Sometime in late 2014, I began to think about my career and the next steps I wanted to take. I had an idea of what interested me - technology, problem-solving, and working with others. Innovation and good product design excited me. I wanted to be involved in product management, to be part of building a truly useful product for people.

I quickly realized that I needed to grow my skills, that I didn’t have the right tools to build the useful products I so desired. I wasn’t solely interested in building software products, but also thought about the possibility of designing non-software products that solved a problem (a ‘smart’ desk designed for students, a wallet belt holster, and others).
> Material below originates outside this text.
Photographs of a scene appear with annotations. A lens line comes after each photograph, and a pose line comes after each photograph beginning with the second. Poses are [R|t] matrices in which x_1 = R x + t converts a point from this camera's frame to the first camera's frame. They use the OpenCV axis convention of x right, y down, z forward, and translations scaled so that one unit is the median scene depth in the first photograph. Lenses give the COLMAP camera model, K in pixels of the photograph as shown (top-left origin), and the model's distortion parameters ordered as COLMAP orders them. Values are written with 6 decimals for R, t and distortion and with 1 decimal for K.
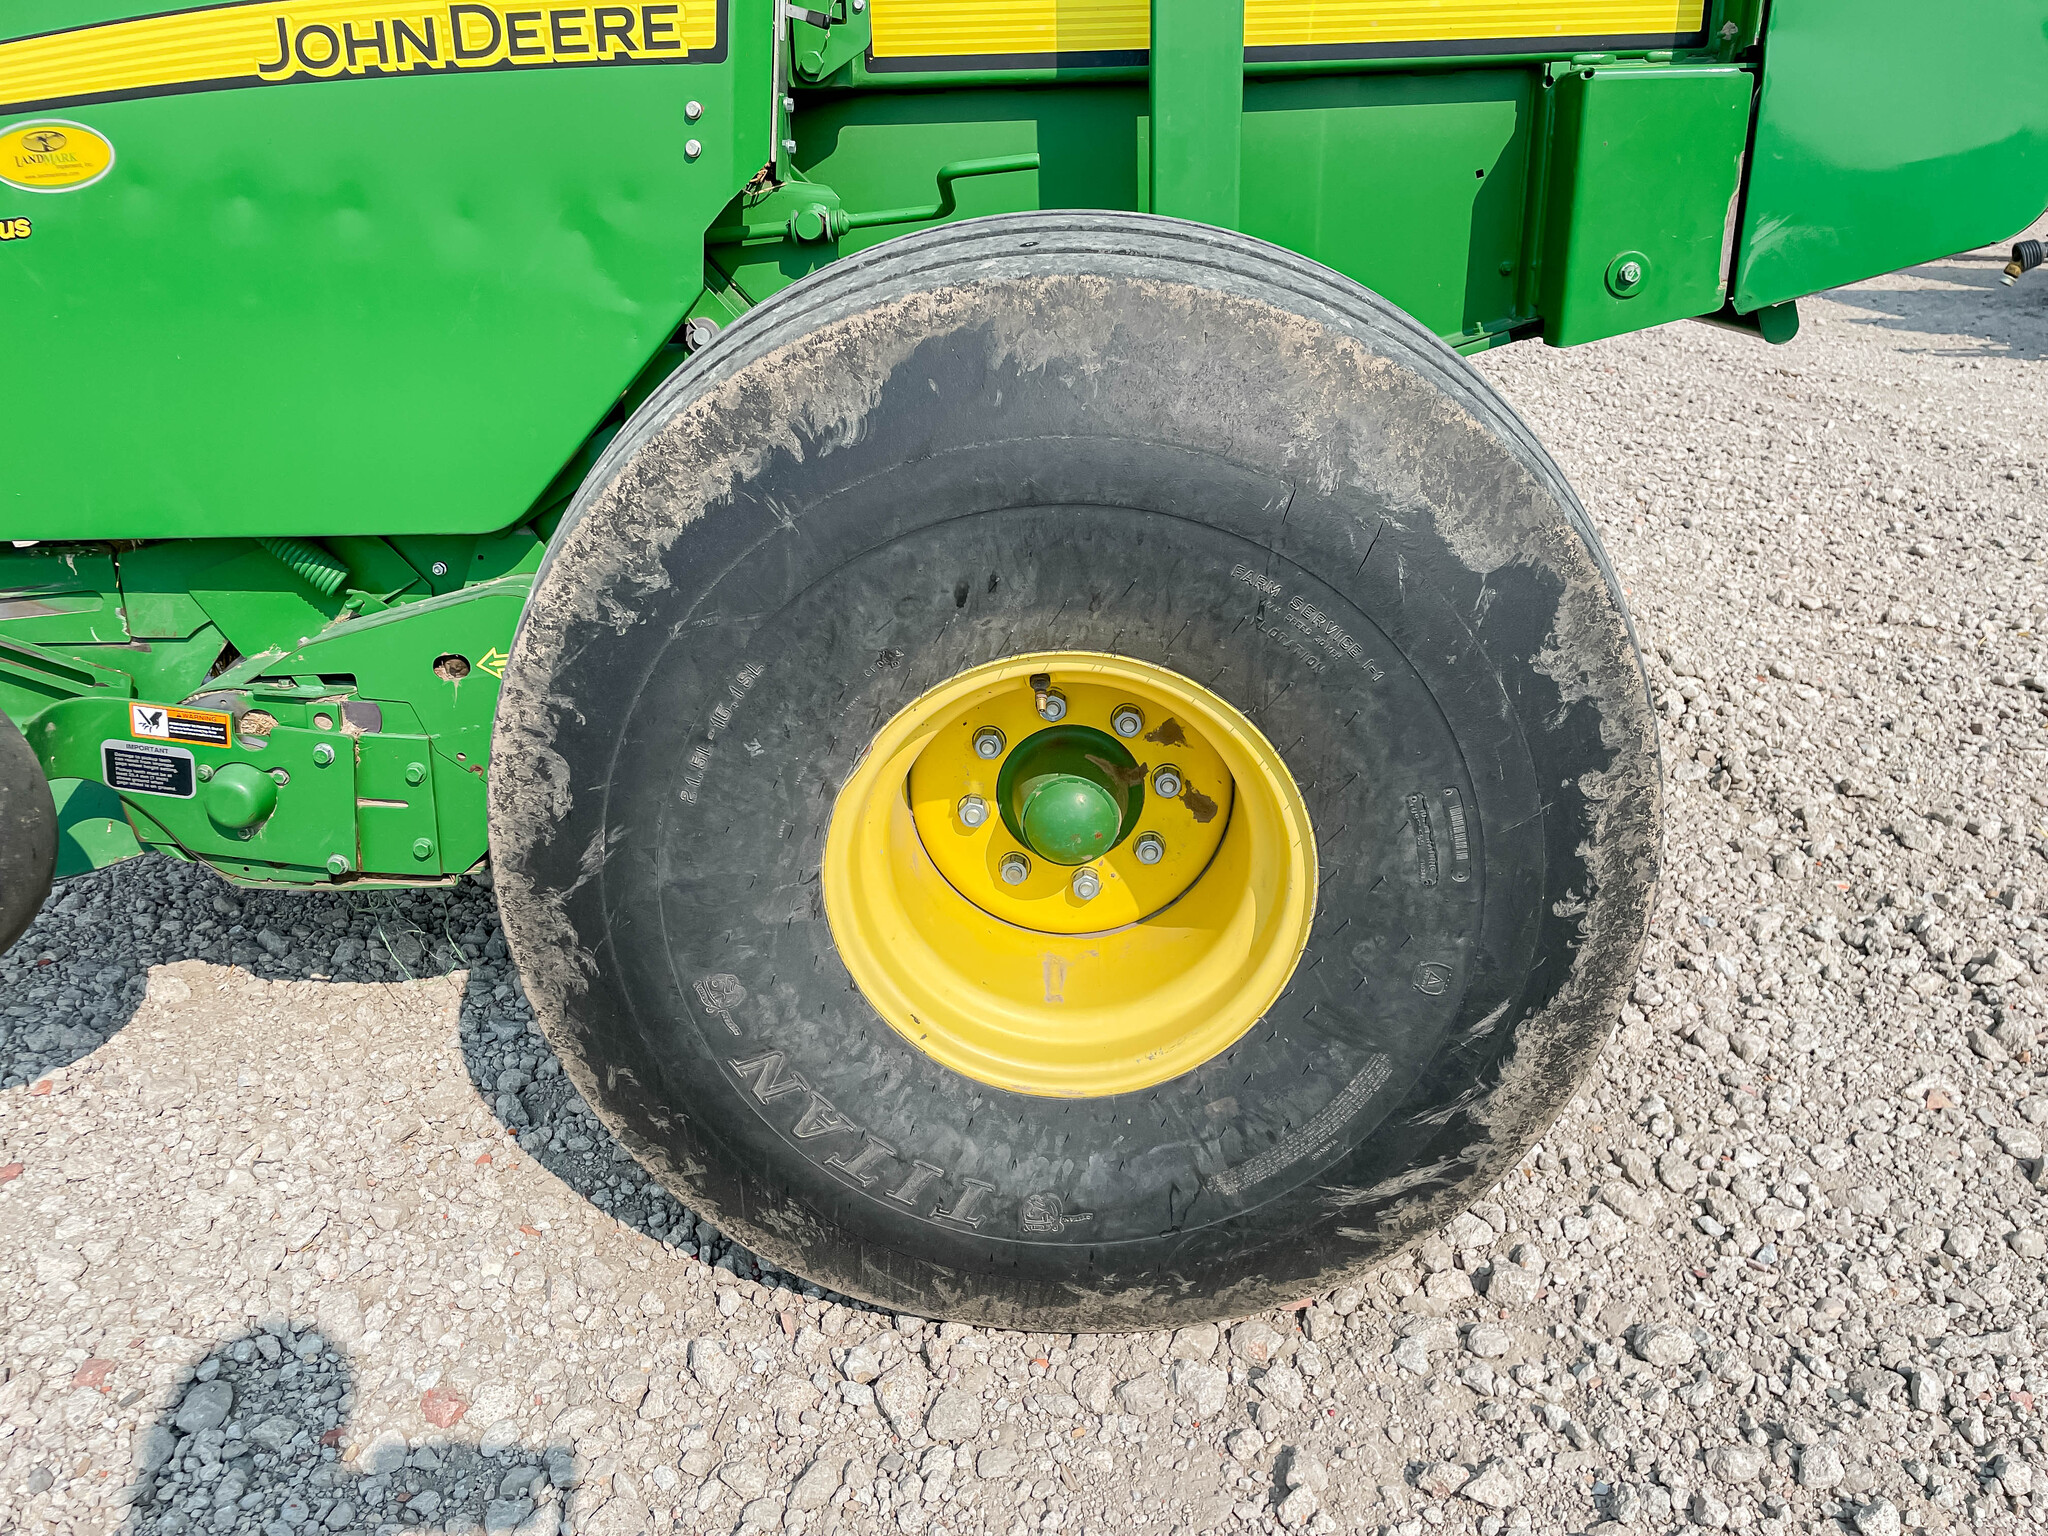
lens RADIAL K [[1595.4, 0, 1024.0], [0, 1595.4, 768.0], [0, 0, 1]] dist [0.076163, -0.099157]
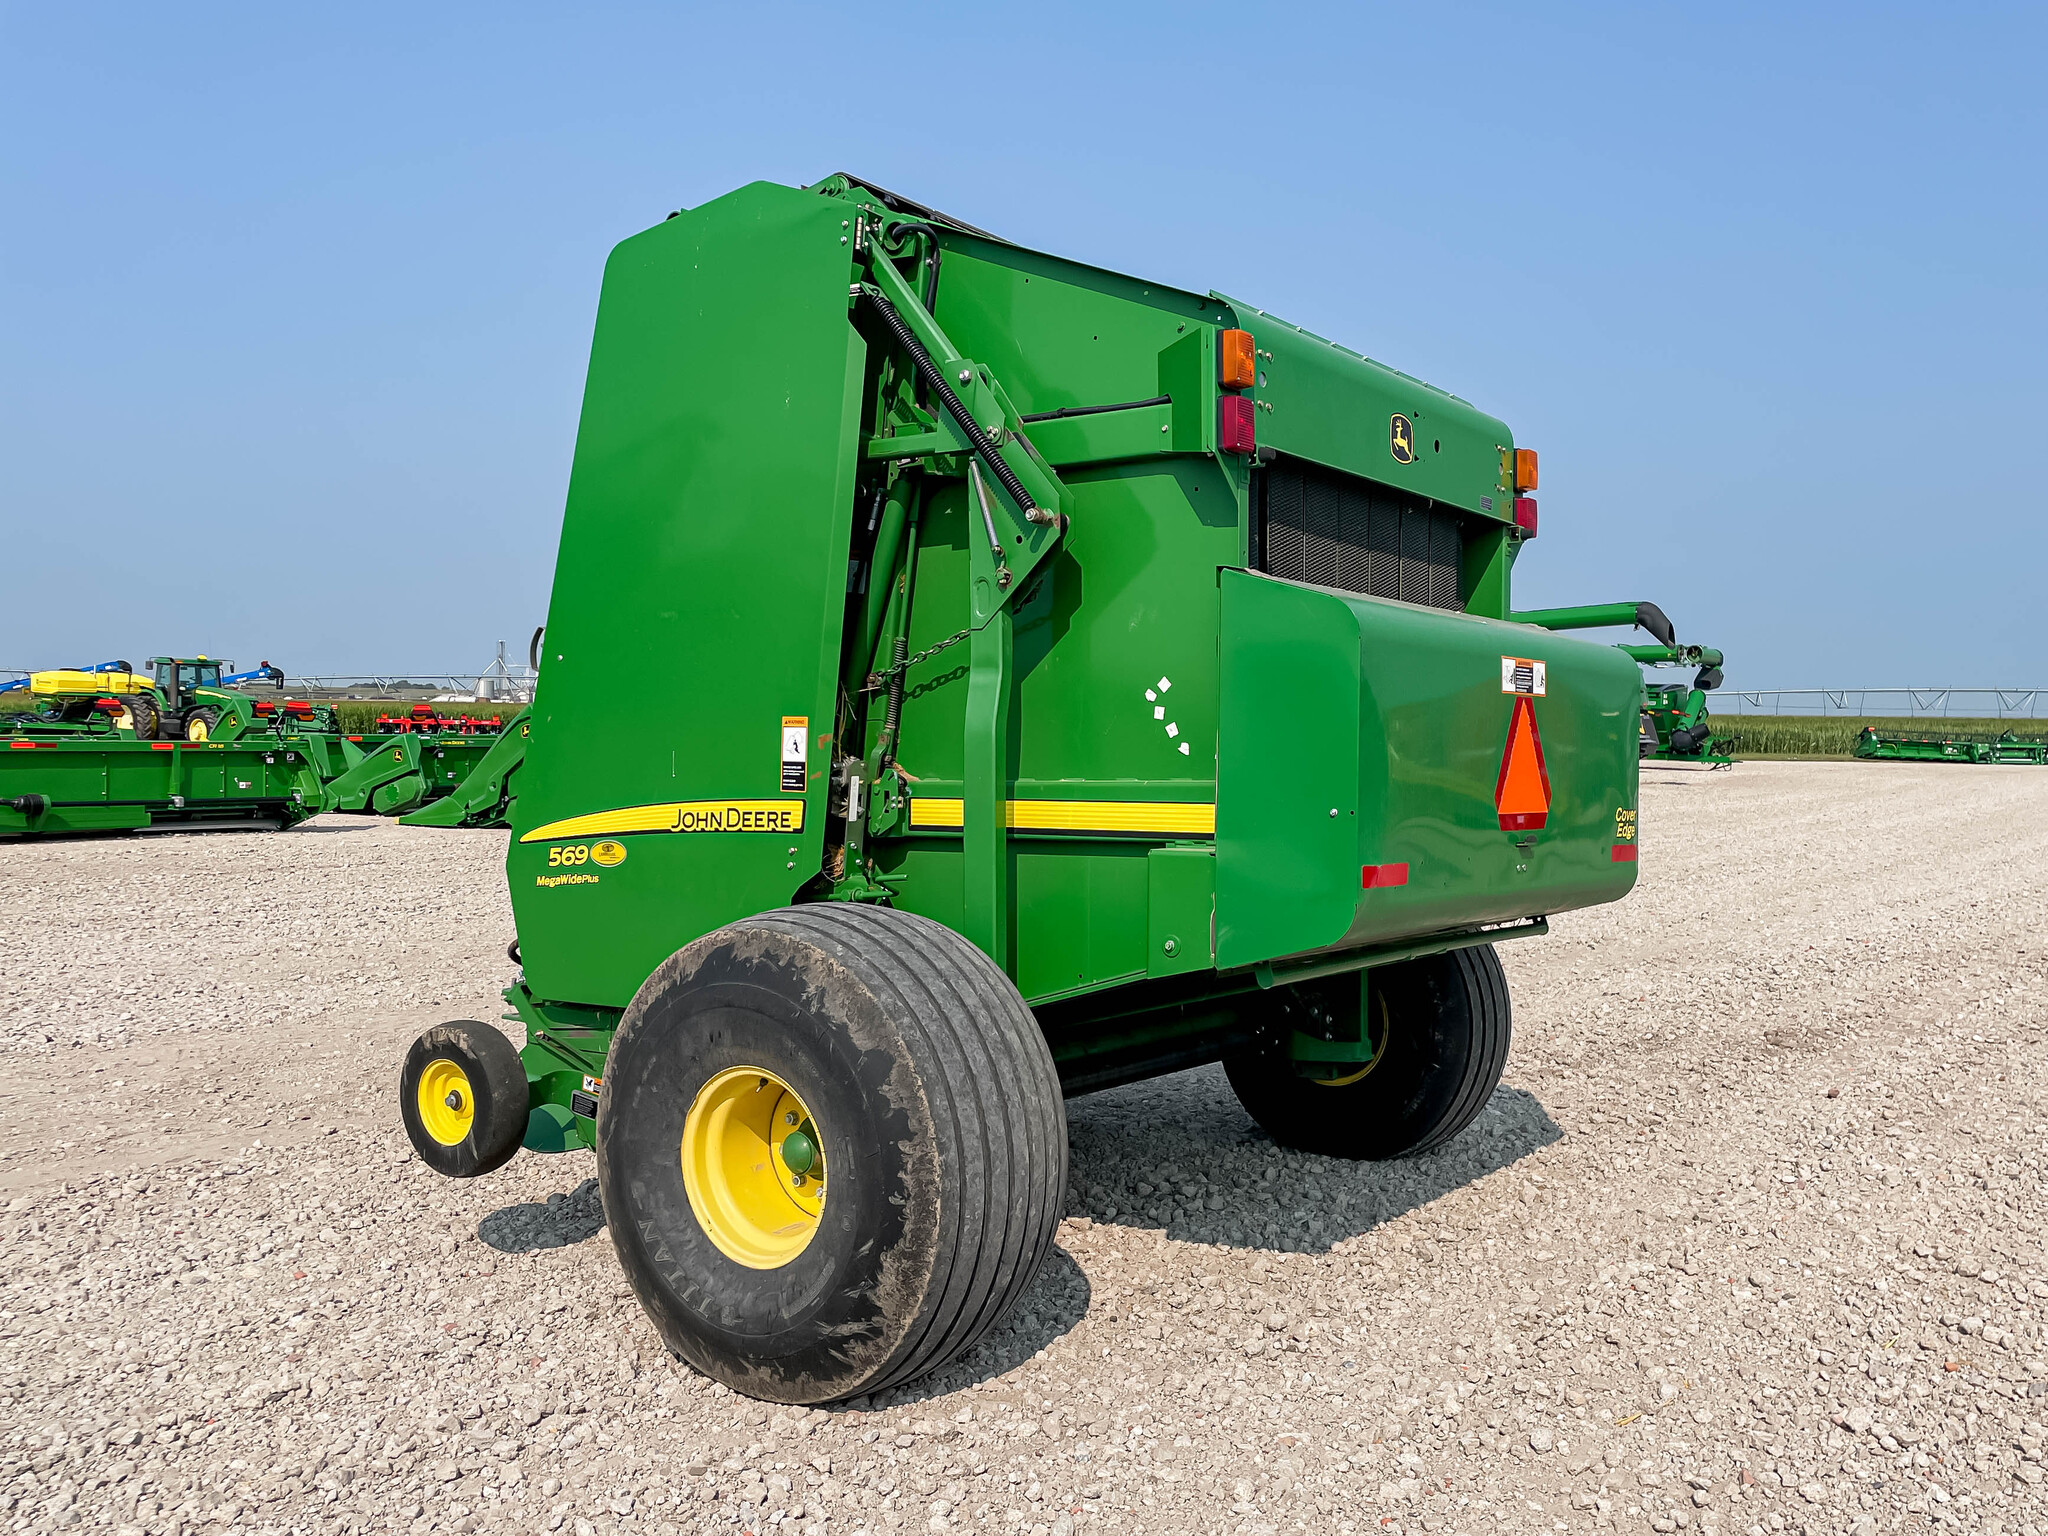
lens RADIAL K [[1595.4, 0, 1024.0], [0, 1595.4, 768.0], [0, 0, 1]] dist [0.076163, -0.099157]
pose [[0.855555, 0.020766, -0.517295, 1.633958], [-0.203288, 0.932416, -0.298788, 0.153442], [0.476129, 0.360790, 0.801955, -0.993218]]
I thought about it some more, and the prospect of learning software skills stood out to me. I read about the pending talent gap, about how many tech jobs will be created with not enough people to fill them. I read about how software was changing and disrupting entire industries (see post about Breaking Smart). There were relatively low barriers to entry for someone to develop their software skills and build awesome products. I knew it would require a great deal of time and dedication, but I was prepared to apply myself.

I first tried my hand at MooCs (massive open online courses). It was very difficult, watching lectures, trying to do the homeworks, getting stuck, falling behind, and ultimately not being able to persist through the whole course. I especially enjoyed working through UC Berkeley’s EdX course on Engineering Software as a Service where I learned about SaaS topics and some Ruby on Rails. But learning on my own was tough, so I looked for more collaborative ways to learn.

I began to go out to local meetups and programming workshops. I attended a Hack Reactor (formerly MakerSquare) JavaScript Fundamentals workshop that was extremely helpful. Codesmith’s Build With Code workshops were also a great help for me. Learning with others and being able to attend in-person lectures were better than learning on my own through a MooC.

However, my skills were not progressing as quickly as I had hoped. If I wanted to fully switch to a career in software engineering and development, spending 5-10 hours a week would not suffice. I began to research more about these coding bootcamps, or immersive software engineering schools. Long story short, I realized that time = money, and that attending a bootcamp like Hack Reactor would provide the best and most efficient path towards a career in software development.

I am happy to say that I applied and was accepted into the Hack Reactor January cohort! I am currently working through the pre-course material and am hopeful, excited, and hungry to dive into software development. During these next few months, I hope to develop software, engineering, product, and team skills to build products that are truly useful for people.